• **Provided text**:
Noun ιαμα (iama) means a healing, a repair, a cure. Noun ιασις (iasis) describes the act or process of healing. Noun ιατρος (iatros) describes a healer.
The future form of this verb is ιασωμαι (iasomai), and thus the name Jason means One Who Will Heal or He Will Heal, which has a decisive Semitic ring to it (many Semitic names come from future forms of verbs). The Hebrew equivalent of our verb would be רפא (rapa'), from which comes the name Raphael, which belonged to the angel who helped Tobias, the son of the blind but righteous Tobit (Tobit 5:4).
The quest of Tobias to retrieve Tobit's money from Media seems specifically designed to deliver a commentary on the story of Jason's quest for the Golden Fleece, and ultimately the subsequent Homeric tradition upon which classical Greek was founded. Tobias, of course, healed his father's eyes with the gall of a fish (John 9:1-41). The name Homer is traditionally explained by the noun ομηρεω (homereo), which described a blind person.

• **Supplied entries**:
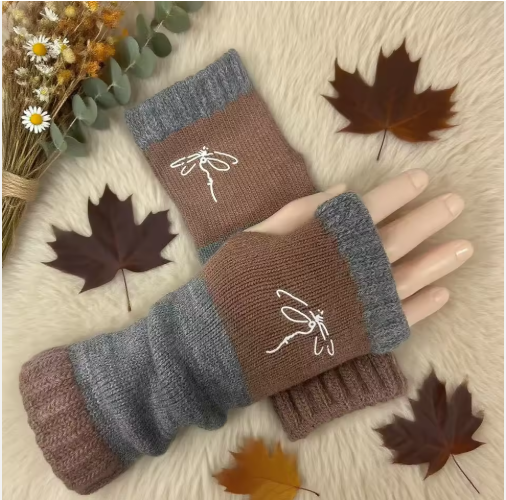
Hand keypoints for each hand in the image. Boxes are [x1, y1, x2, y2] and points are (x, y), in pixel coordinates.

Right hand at [247, 170, 471, 325]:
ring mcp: (357, 305)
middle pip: (398, 239)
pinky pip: (398, 320)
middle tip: (455, 204)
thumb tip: (344, 191)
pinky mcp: (356, 336)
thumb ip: (302, 211)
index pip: (370, 208)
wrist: (225, 340)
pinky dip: (422, 307)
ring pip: (408, 278)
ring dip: (439, 262)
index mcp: (324, 240)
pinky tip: (443, 294)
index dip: (397, 192)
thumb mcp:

• **Exercise directions**: In the text on Greek words for healing, what does the name Jason mean?

• **Written response**: One Who Will Heal, or He Will Heal.